*Tasks to perform*:
1. Decide whether each statement below agrees with the assignment page, answering yes or no and quoting the words from the page that settle it: (a) The assignment is due Oct. 15. (b) The data in myfamily.ttl must describe your real family and cannot be made up. (c) Doing the work on Colab is the recommended approach.
2. According to the assignment page, what infers the additional facts written to myfamily_plus.ttl?

*Provided text*:
....................
UMBC CMSC 491/691 Fall 2022
Knowledge Graphs

Home · Schedule · HW · Exams · Notes · GitHub · Examples · Resources · Colab · Discord · Webex

HW1: Genealogy with rdflib

Out Oct. 2; due Oct. 15

Get your repo

In this assignment you will experiment with using rdflib to create a simple ontology for defining a few family relations and inferring additional facts using RDFS and OWL. We recommend doing this on your own computer, which will be easier. You also try developing it on Colab but that will require wrangling the files a bit more. What we need at the end are the following files:

  • family.ttl: A slightly extended ontology for describing people and family relations
  • myfamily.ttl: Data about you and some of your family, which can be anonymized or fictional
  • hw1.ipynb: The modified notebook you used to combine your ontology and data and produce the required output
  • hw1.py: the python program generated from your notebook
  • myfamily_plus.ttl: The file created by the notebook with your family and the additional facts inferred by owlrl
  • me.ttl: a file with all of the triples where "you" are either the subject or object.
  • README.md: a file with a few questions to answer.
You might find the webpage OWL References for Humans to be a useful reference for OWL properties and classes.
....................
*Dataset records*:

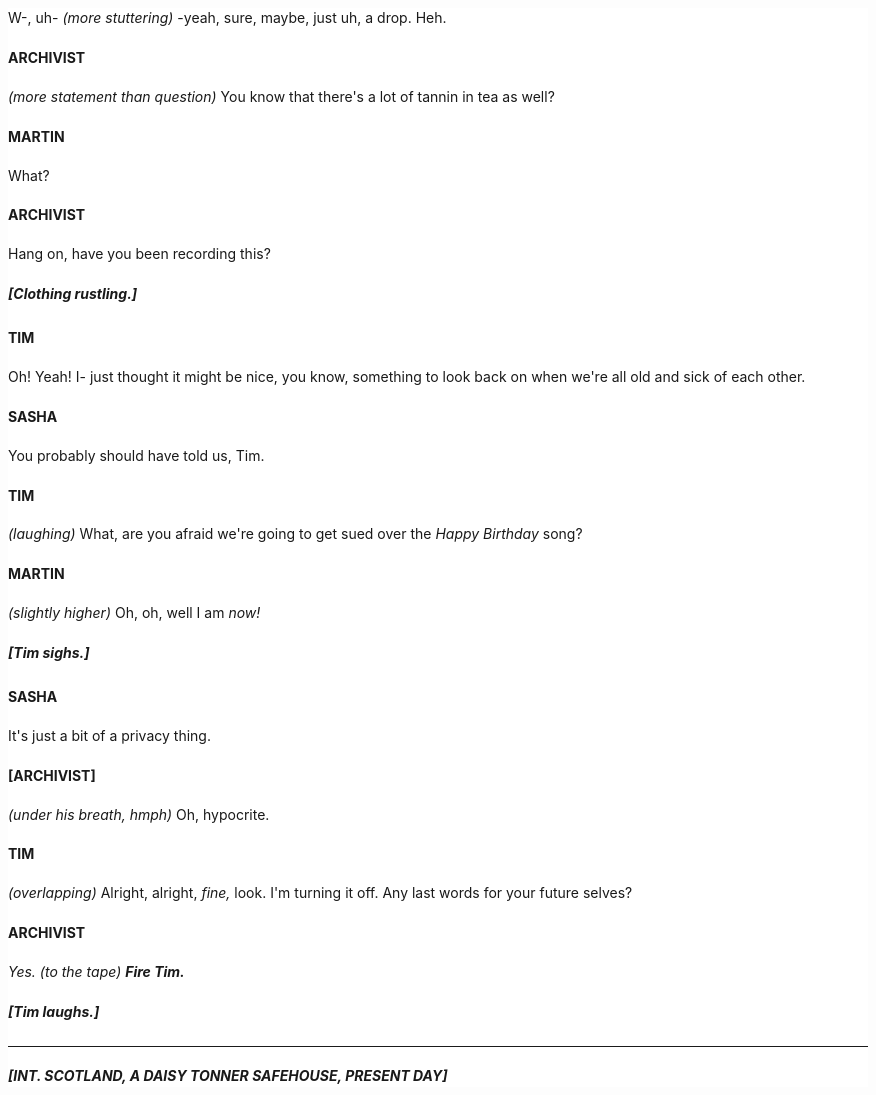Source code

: W-, uh- _(more stuttering)_ -yeah, sure, maybe, just uh, a drop. Heh.

#### ARCHIVIST

_(more statement than question)_ You know that there's a lot of tannin in tea as well?

#### MARTIN

What?

#### ARCHIVIST

Hang on, have you been recording this?

##### [Clothing rustling.]

#### TIM

Oh! Yeah! I- just thought it might be nice, you know, something to look back on when we're all old and sick of each other.

#### SASHA

You probably should have told us, Tim.

#### TIM

_(laughing)_ What, are you afraid we're going to get sued over the *Happy Birthday* song?

#### MARTIN

_(slightly higher)_ Oh, oh, well I am *now!*

##### [Tim sighs.]

#### SASHA

It's just a bit of a privacy thing.

#### [ARCHIVIST]

_(under his breath, hmph)_ Oh, hypocrite.

#### TIM

_(overlapping)_ Alright, alright, *fine,* look. I'm turning it off. Any last words for your future selves?

#### ARCHIVIST

*Yes.* _(to the tape)_ *__Fire Tim.__*

##### [Tim laughs.]


------


##### [INT. SCOTLAND, A DAISY TONNER SAFEHOUSE, PRESENT DAY]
....................
*Per-task answers*:
1.
(a) Yes: "Out Oct. 2; due Oct. 15"
(b) No: "which can be anonymized or fictional"
(c) No: "We recommend doing this on your own computer, which will be easier."

2. The additional facts are inferred by owlrl.